[HOW TO COMPLETE THIS TASK]
List every line below containing "space".

[GIVEN RECORDS]

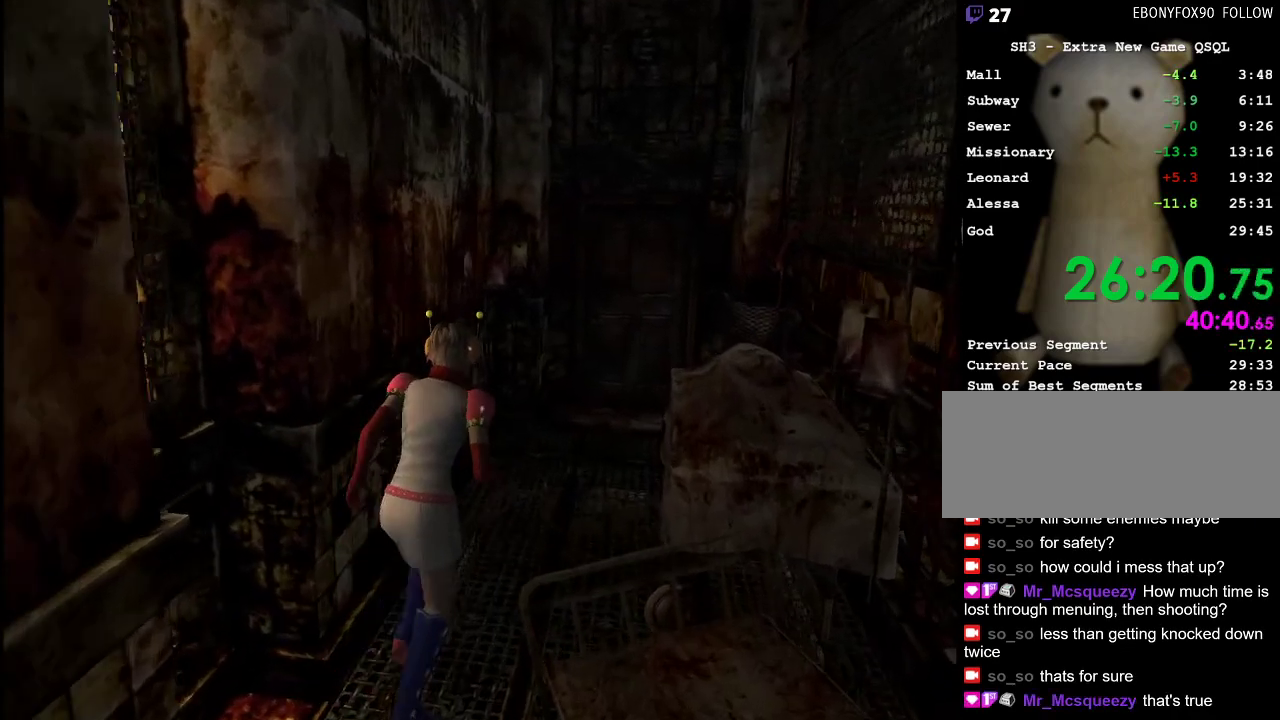
{"keys": ["w"], "mouse": [], "events": [[83, "d", "down"], [133, "d", "up"]]}
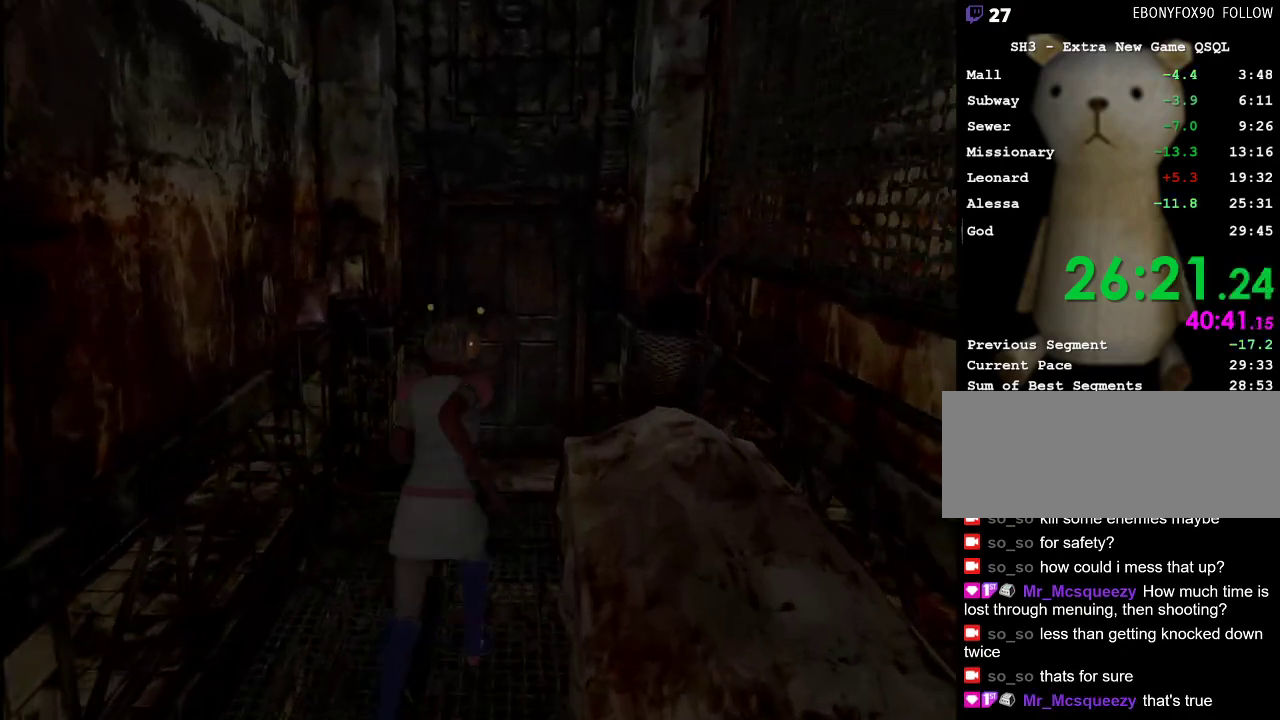
{"keys": ["space", "w"], "mouse": [], "events": [[67, "a", "down"], [100, "a", "up"], [483, "space", "down"]]}
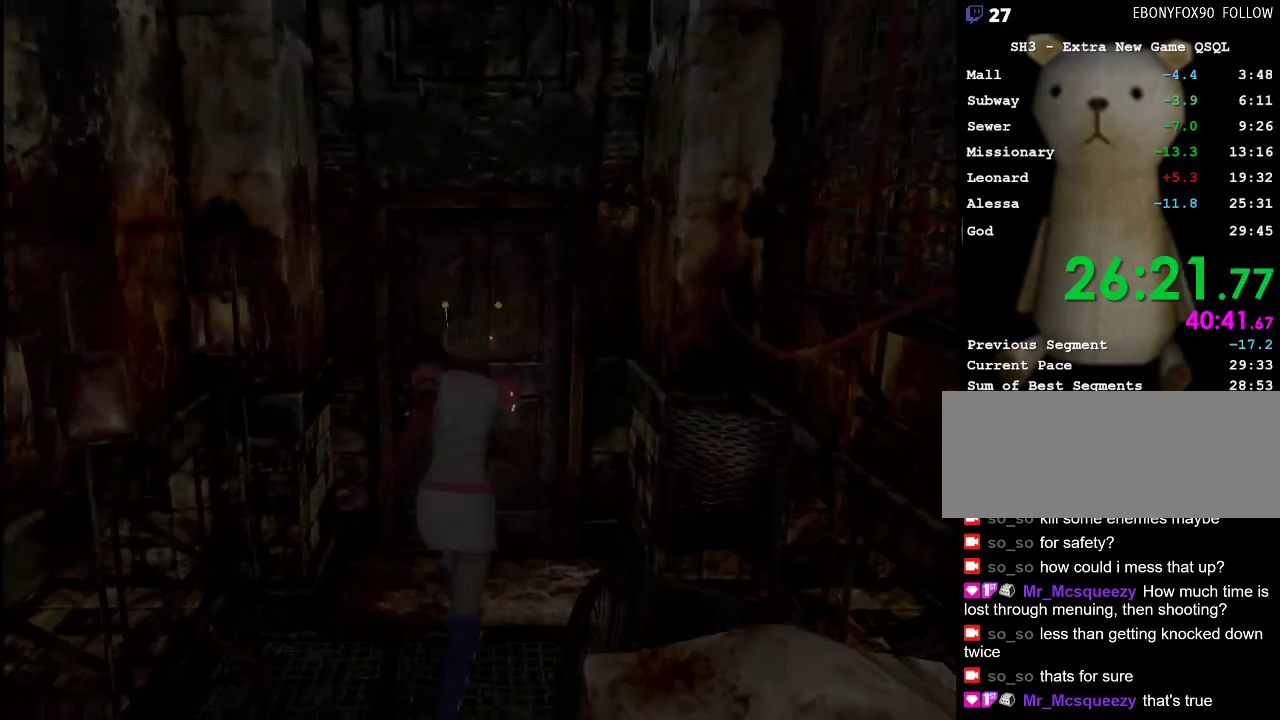
{"keys": [], "mouse": [], "events": [[33, "space", "up"], [117, "space", "down"], [167, "space", "up"], [267, "space", "down"], [317, "space", "up"], [350, "space", "down"], [450, "space", "up"], [500, "w", "up"]]}
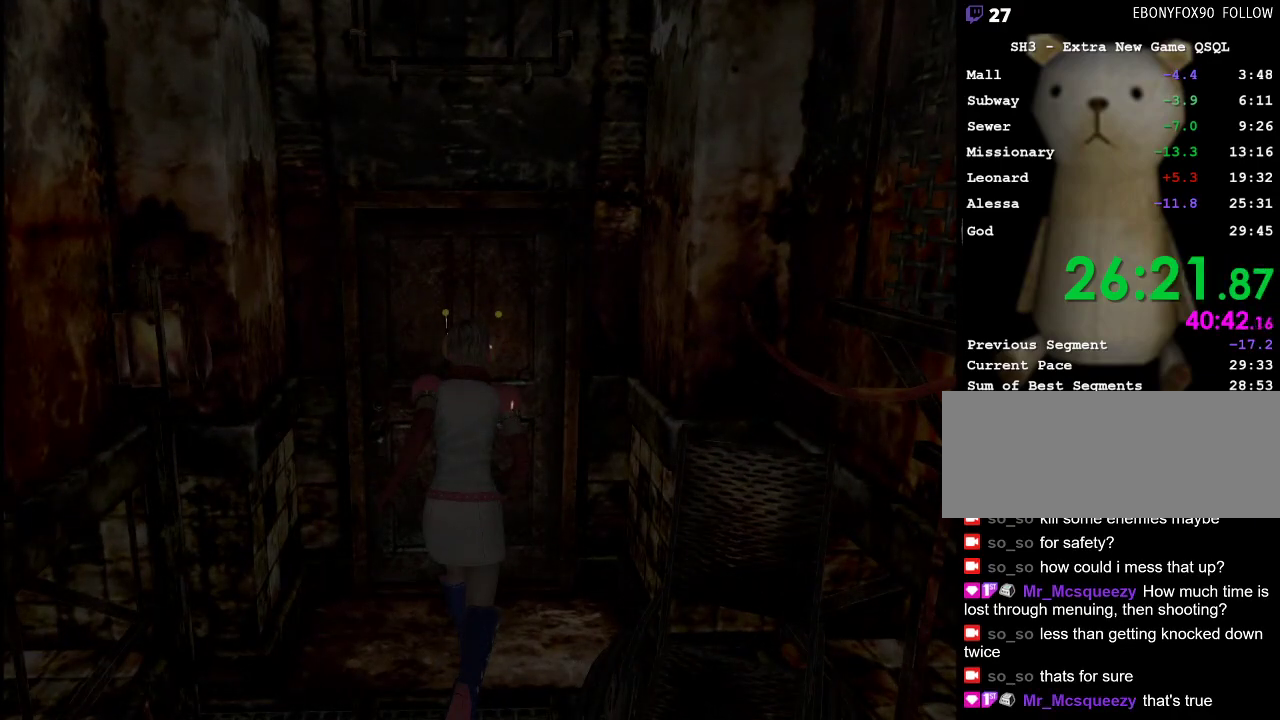
{"keys": ["d", "shift_r"], "mouse": [], "events": [[50, "shift_r", "down"], [417, "d", "down"]]}
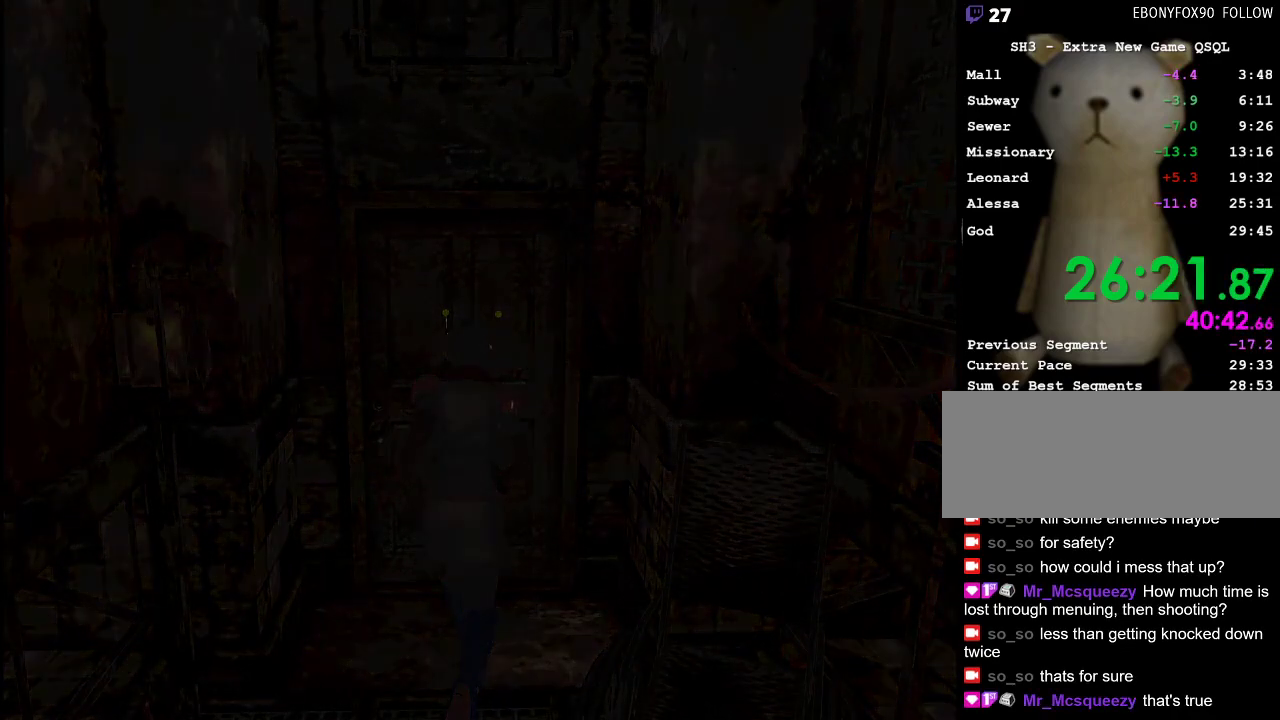
{"keys": ["d", "w"], "mouse": [], "events": [[150, "w", "down"], [383, "shift_r", "up"]]}
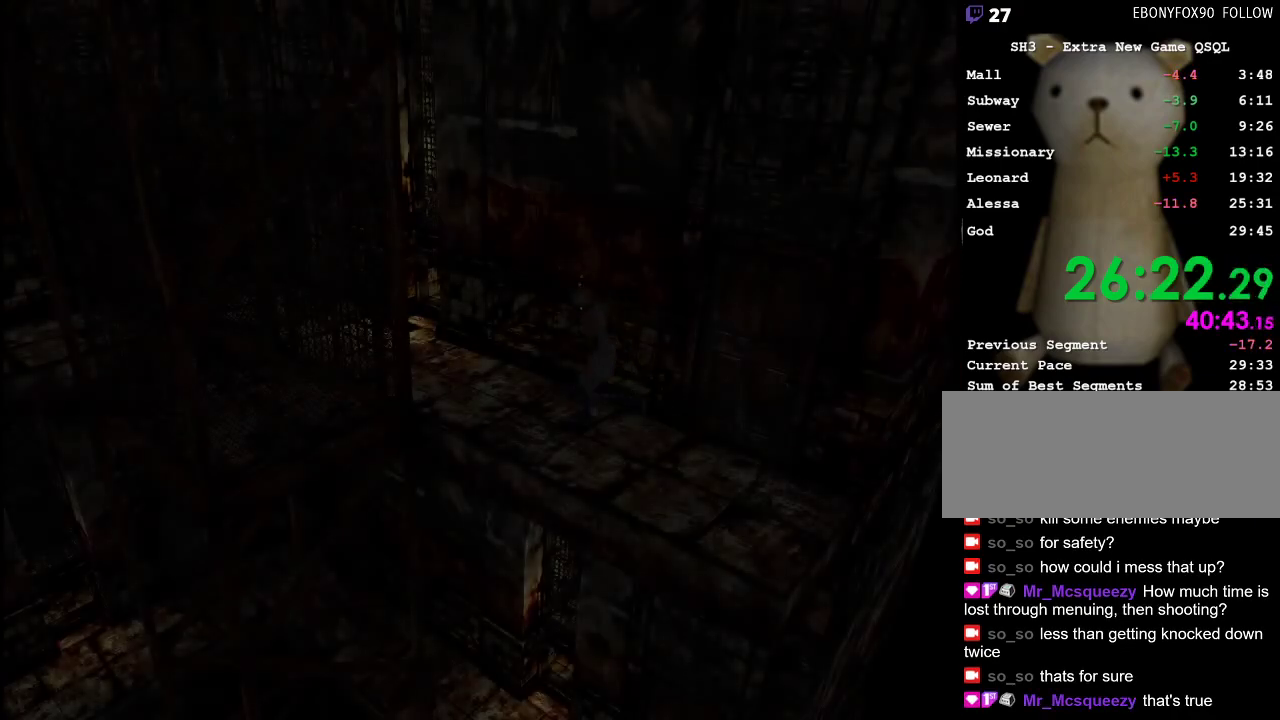
{"keys": ["w"], "mouse": [], "events": [[167, "d", "up"]]}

[WRITTEN REPLY]
{"keys": ["space", "w"], "mouse": [], "events": [[67, "a", "down"], [100, "a", "up"], [483, "space", "down"]]}
{"keys": [], "mouse": [], "events": [[33, "space", "up"], [117, "space", "down"], [167, "space", "up"], [267, "space", "down"], [317, "space", "up"], [350, "space", "down"], [450, "space", "up"], [500, "w", "up"]]}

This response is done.